The IT Director at a large US healthcare provider believed his network was secure. But then an IT audit revealed problems with the security settings on hardware and applications at various sites. In one instance, a server that hosts a clinical trial application was configured with null administrator passwords. This made sensitive patient data available to anyone with physical access to the machine.
The concerned director contacted us. Without a means to continuously detect non-compliant hardware and applications deployed on the network, his organization risked data breaches and failed HIPAA compliance audits. He was eager to close any remaining security holes, and said his priorities were to:
• Remediate any remaining privileged account vulnerabilities.
• Detect new hardware and software components on the network, scan them for privileged account vulnerabilities, and immediately remediate the issue.
• Strengthen existing privileged credential controls to prevent access by unauthorized personnel or malicious programs.
• Monitor and control administrative access to servers and applications.
• Document the status of privileged access for HIPAA compliance audits.
How to Deal With a Dynamic Network
It’s a situation that we here at Lieberman Software encounter frequently. Whenever you deploy new computers and applications on a network, they can cause unforeseen security risks. Shared and default privileged account passwords are introduced through deployment scripts, ghosted images, default appliance credentials and developer “back doors.” And by not always documenting every privileged account credential embedded in their products, hardware and software vendors can also introduce a slew of security holes.
Once discovered, changing privileged passwords in embedded service accounts, system logins, and elsewhere introduces risk of disrupted service. System lockouts can occur when other, dependent services fail to update.
Regulatory compliance mandates covering most industries require you to discover and manage every privileged account introduced by new operating systems, applications and services.
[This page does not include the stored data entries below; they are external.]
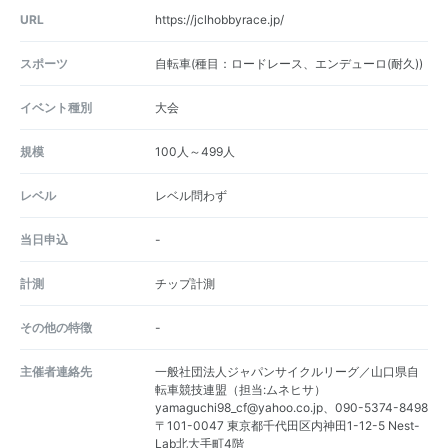
URL
https://jclhobbyrace.jp/
スポーツ
自転車(種目：ロードレース、エンデューロ(耐久))
イベント種別
大会
規模
100人～499人
レベル
レベル問わず
当日申込
-
計測
チップ計測
その他の特徴
-
主催者連絡先
一般社団法人ジャパンサイクルリーグ／山口県自
転車競技連盟（担当:ムネヒサ）
yamaguchi98_cf@yahoo.co.jp、090-5374-8498
〒101-0047 東京都千代田区内神田1-12-5 Nest-
Lab北大手町4階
For example, PCI-DSS, HIPAA and others require default passwords to change when deploying new computers and applications.
Despite these standards, few organizations are able to comply because:
• Identity access management (IAM) frameworks don’t detect or control privileged identities.
• Organizations lack automated processes to maintain authoritative lists of the systems, applications and services where these credentials reside.
• Privileged account interdependencies are rarely documented. This means changing just one privileged password has the potential to lock out other, dependent services that share the same credentials.
Automatically Locate and Secure Privileged Identities
A server can have privileged identities present in local and domain accounts, in configured services and scheduled tasks, and in a range of applications including COM+ and DCOM applications, IIS websites, and databases such as Oracle and SQL Server. Multiply these by the many computers and network appliances in your organization to get an idea of the difficulty to document each account and its interdependencies. And then add another layer of complexity – changing each privileged account password frequently enough to meet regulatory mandates.
Fortunately, automated processes exist that can help organizations regain control in a cost-effective manner. Privileged identity management software can automate the task to discover privileged accounts, change privileged credentials according to the organization’s security policy, and facilitate rapid password recovery so that authorized IT staff can perform routine services and emergency repairs in an audited manner.
The Healthcare Provider Regains Control of its Network
As for the healthcare provider at the start of this post? They deployed our adaptive privileged identity management solution. The IT Director reported that the software achieved his goal of finding and remediating insecure privileged accounts on his dynamic network. However, he was surprised by how many issues were detected by the product.
Specifically, it helped his team find and address privileged credentials that were unnecessarily shared among different servers and applications. And, it detected many stale accounts that the IT team didn’t even know existed. He now feels ready for his next HIPAA audit.